Le suicide n’est pas une fatalité ?

- On ne peut pas conduire l’action que nous avons engagée si l’on n’en est pas convaincu. Je pense que l’on peut agir pour faire diminuer le phénomène, que l’on peut apporter autre chose aux jeunes, mais cela commence dans les familles, auprès de la petite enfance. C’est là que le travail doit commencer. Avec des personnes ressources, on peut aider les plus petits. On doit miser sur eux, l’avenir de demain, mais ce n’est pas tout de le dire. Il faut arrêter de se voiler la face, tout le monde est concerné. La lutte pour la survie concerne tout le monde. Il faut se poser en situation d’écoute et veiller à la famille. C’est la base, quelle que soit la faille.
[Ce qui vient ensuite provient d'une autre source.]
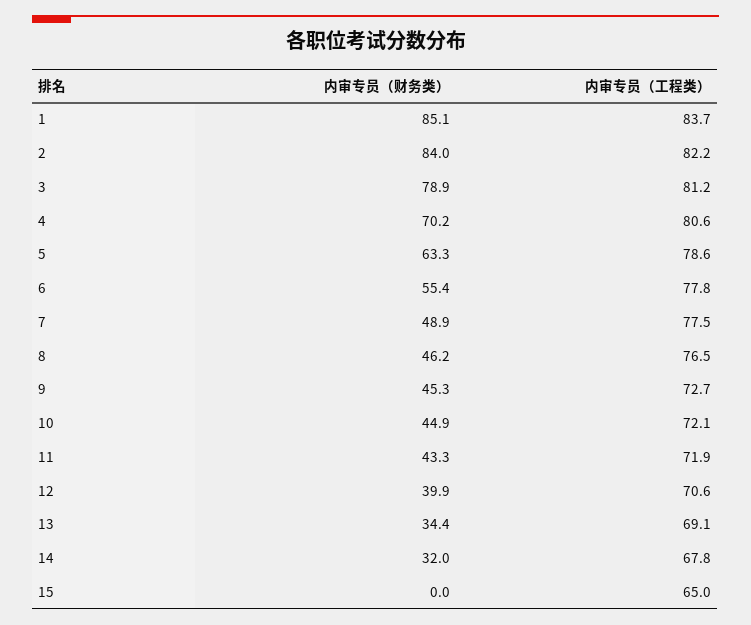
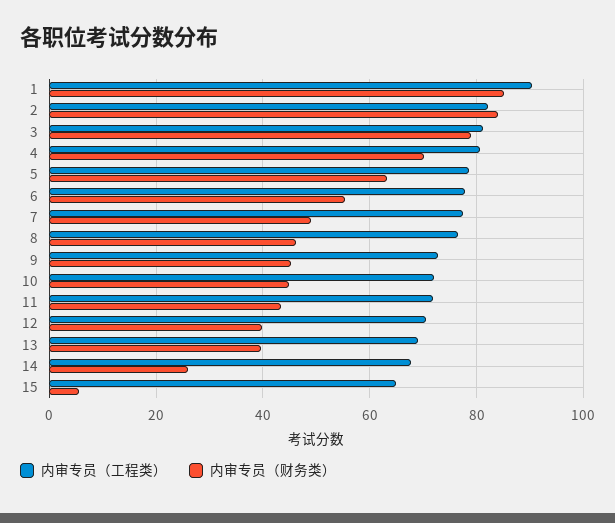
内审专员（工程类）, 1: 83.7 -> 90
内审专员（财务类）, 13: 34.4 -> 40
内审专员（财务类）, 14: 32 -> 26
内审专员（财务类）, 15: 0 -> 6

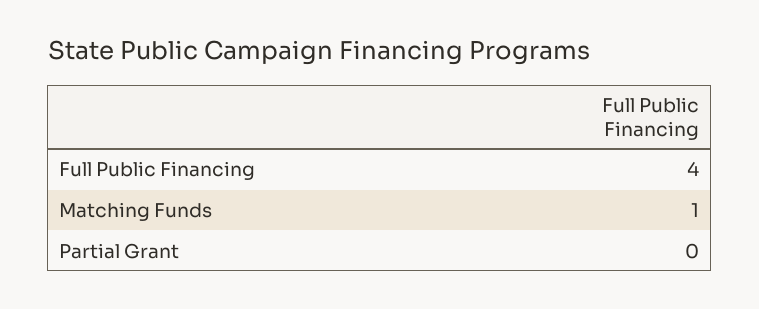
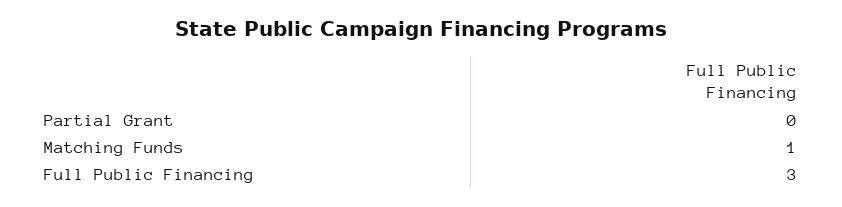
Full Public Financing: 4 -> 3

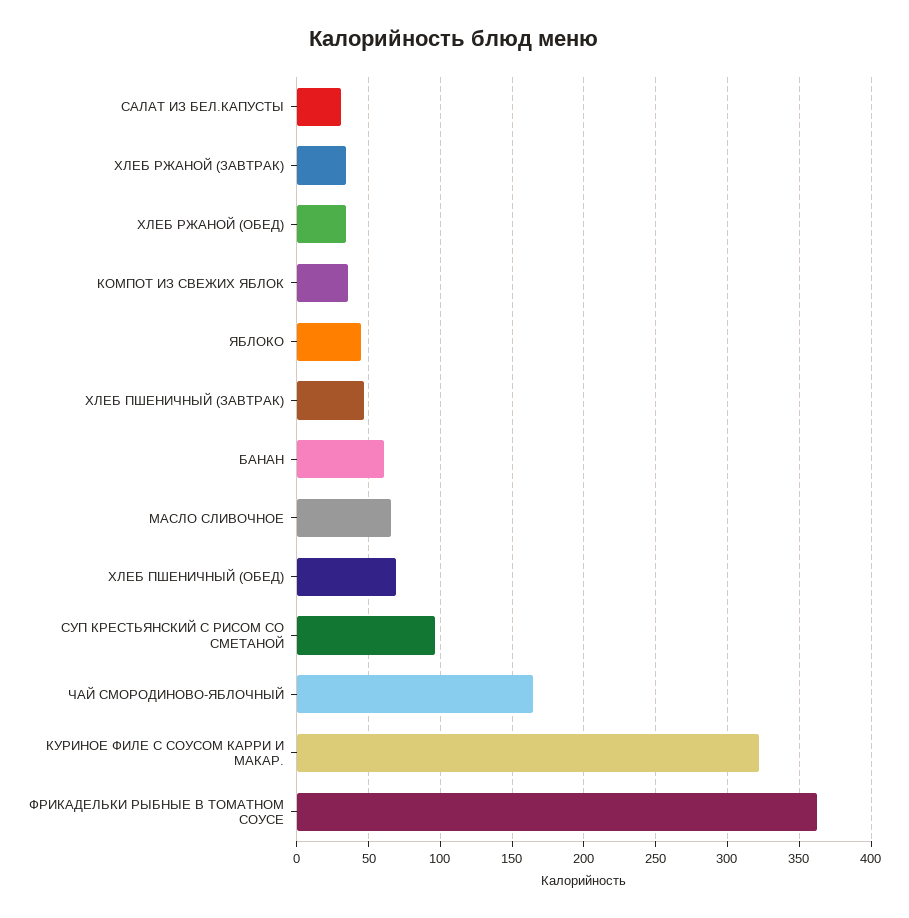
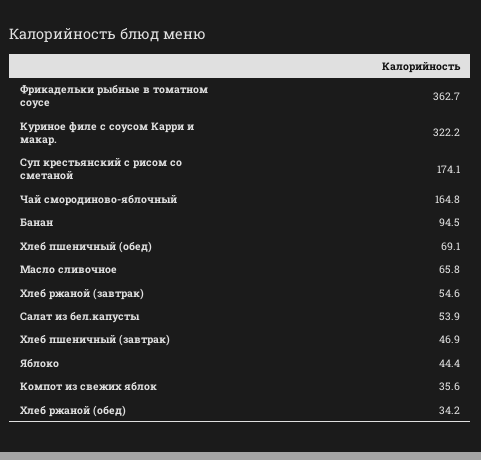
САЛАТ ИЗ БЕЛ.КАПУСТЫ: 30 -> 53.9
ХЛЕБ РЖАНОЙ (ЗАВТРАК): 35 -> 54.6
БАНАН: 60 -> 94.5
СУП КРЕСТЬЯНСКИЙ С РИСОМ СО СМЕТАНОЙ: 95 -> 174.1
Entretien Stéphanie Longeras


Une autre conférence-débat “Envie de Vivre” sur le thème du suicide est organisée ce soir à 18 heures, au Conseil général.


Témoignage

Denise, écoutante à l’Association Prévention Suicide

« Il faut avoir les mots justes »

Certains jours, aucun appel, c’est tant mieux. D’autres, 4, 5, parfois plus. En moyenne, le numéro vert mis à disposition par l’association saint-pierroise, avec l’aide financière de la DRASS, enregistre de 20 à 60 appels par mois. C’est variable. Huit écoutants accueillent à tour de rôle les personnes en détresse.

La détresse n’a pas d’âge

Denise est présente toute la semaine au siège de l’association. Elle nous confie que la structure manque de bénévoles, des bénévoles qui doivent être indispensablement formés à l’écoute. Car tendre l’oreille ne suffit pas à aider la personne en difficulté. Après une formation d’agent de médiation, Denise a suivi un module spécifique. « La formation est essentielle, car elle permet de recevoir les difficultés de l’autre sans faire peser sur nous tout le poids de cette souffrance, explique Denise. Si l’on ne parvient pas à faire ce travail, l’on ne peut pas aider et conseiller la personne. Il faut avoir les mots justes ». Et parfois, ils sont difficiles à trouver. « En cas de crise suicidaire forte que l’on ne parvient pas à calmer, on fait appel à l’hôpital qui pourra alors envoyer quelqu’un au domicile pour intervenir. Certaines personnes nous appellent pour parler, se soulager, car elles ne parviennent pas à se confier à leur famille ou qu’elles préfèrent une personne extérieure qu’elles ne voient pas au téléphone. D’autres se sentent bien puis brutalement, un passé difficile ressurgit. Elles ne veulent pas forcément passer à l’acte, mais ont besoin d’être aidées. Je suis là pour ça ». Et puis, il y a ceux qui passent à l’acte. Comme « ce monsieur de 76 ans atteint d’un cancer et qui a mis fin à ses jours, car il ne voulait plus donner de la peine à sa famille. Il ne supportait plus de se cacher pour pleurer, de se cacher pour souffrir ». Adolescents, adultes, personnes âgées, hommes et femmes, l’idée du suicide traverse nombre d’esprits. Le travail de Denise, comme des autres écoutants, est difficile, mais essentiel pour tenter de redonner goût à la vie.